A leitura e a análise do voto-vista é relevante para estudantes e estudiosos do Direito, e bem revela a função extraordinária da Corte Suprema em nosso País.

Um dos elementos que avulta no substancioso e lúcido voto do ministro Eros Grau, se vincula, em nosso modo de ver, à incidência completa e material do ?substantive due process?, colhido entre nós pela contribuição crítica da doutrina que não se limita a reproduzir saberes estrangeiros, como se fez com o direito norte-americano, em especial a partir das emendas à Constituição norte-americana, frise-se da 5.ª à 14.ª.
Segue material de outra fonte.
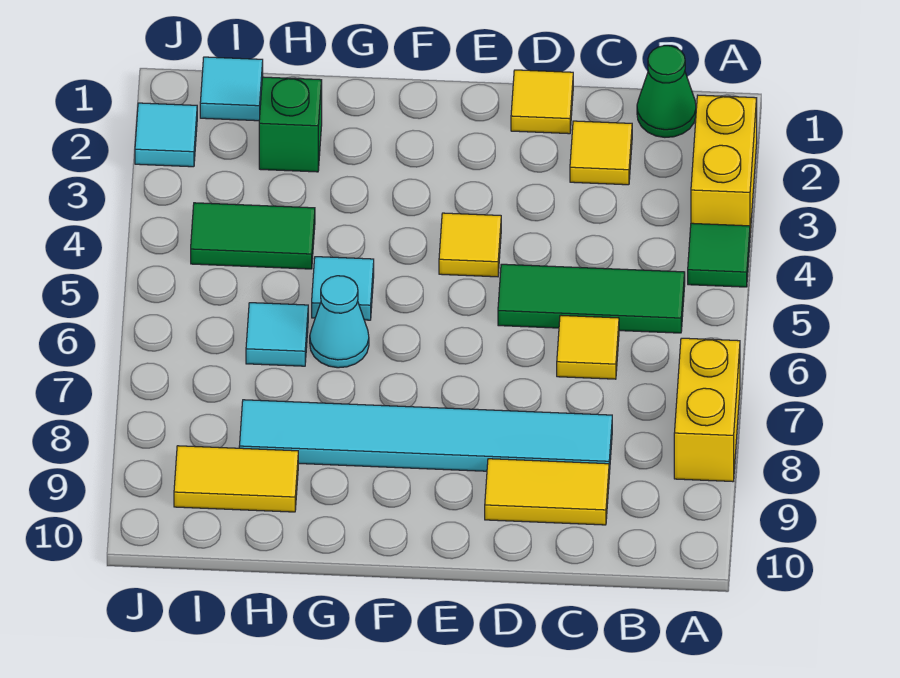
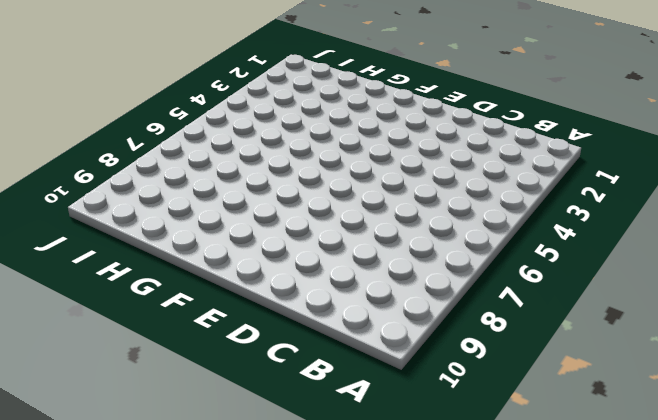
none -> yellow brick A2:A3 level 1
none -> green tile A4 level 1
none -> yellow brick A7:A8 level 1

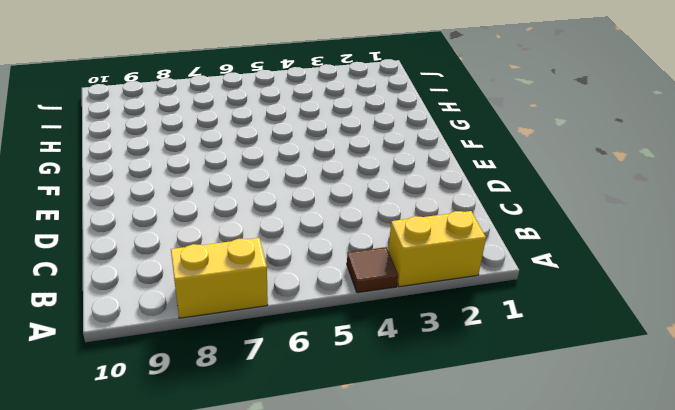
brown tile A4 level 1 -> green tile A4 level 1
none -> green cone B1 level 1
none -> green tile B5:D5 level 1
none -> yellow tile C2 level 1

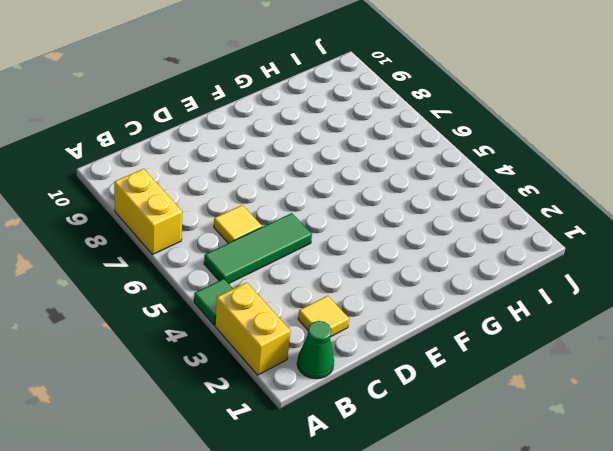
none -> cyan tile C8:H8 level 1
none -> yellow tile C9:D9 level 1
none -> yellow tile D1 level 1

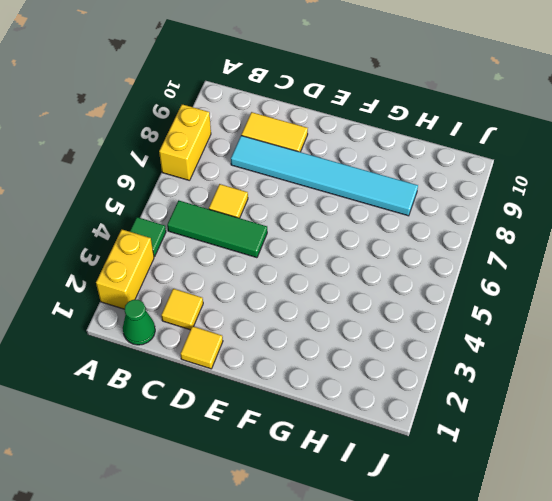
none -> yellow tile E4 level 1
none -> cyan tile G5 level 1
none -> cyan cone G6 level 1

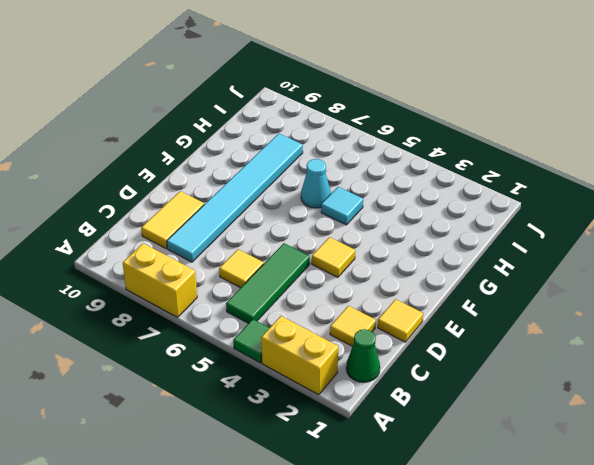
none -> green brick H2 level 1
none -> green tile H4:I4 level 1
none -> cyan tile H6 level 1

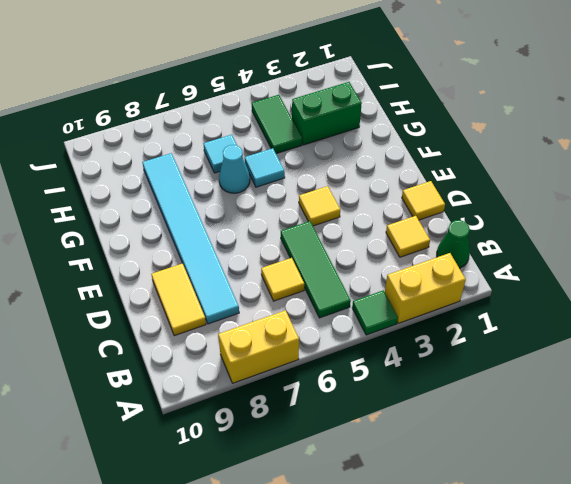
green brick H2:H3 level 1 -> green brick H2 level 1
none -> yellow tile H9:I9 level 1
none -> cyan tile I1 level 1
none -> cyan tile J2 level 1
Ademais, está implícito no voto-vista o princípio constitutivo do Estado Democrático de Direito que é o devido processo legal interpretado materialmente (e não apenas formalmente, como técnica abstrata) como postulado fundamental e fonte irradiadora da qual decorre o rol principiológico previsto no texto constitucional. Ao fazê-lo como acolheu a situação fática, o voto-vista abriu portas imprescindíveis para concretização do efetivo respeito prático às garantias fundamentais. É nessa toada que nos ensina José Joaquim Gomes Canotilho:

a garantia dos direitos fundamentais exige, para sua realização, uma participação no procedimento (…). Daí a necessidade de as leis dinamizarem as dimensões participatórias procedimentais a fim de, através de um due process, se garantirem posições jurídicas fundamentais. Para além dos clássicos direitos processuais, a participação procedimental alargou-se aos procedimentos legislativos e administrativos. (1)

Eis aí uma dentre muitas razões que levam a caracterizar o voto-vista como verdadeira lição de justiça, coerente com o que decidiu, e por unanimidade, o plenário do Supremo.

Nota

(1)    CANOTILHO, J.J. G. Direito Constitucional. Coimbra: Almedina, 1992. p. 592.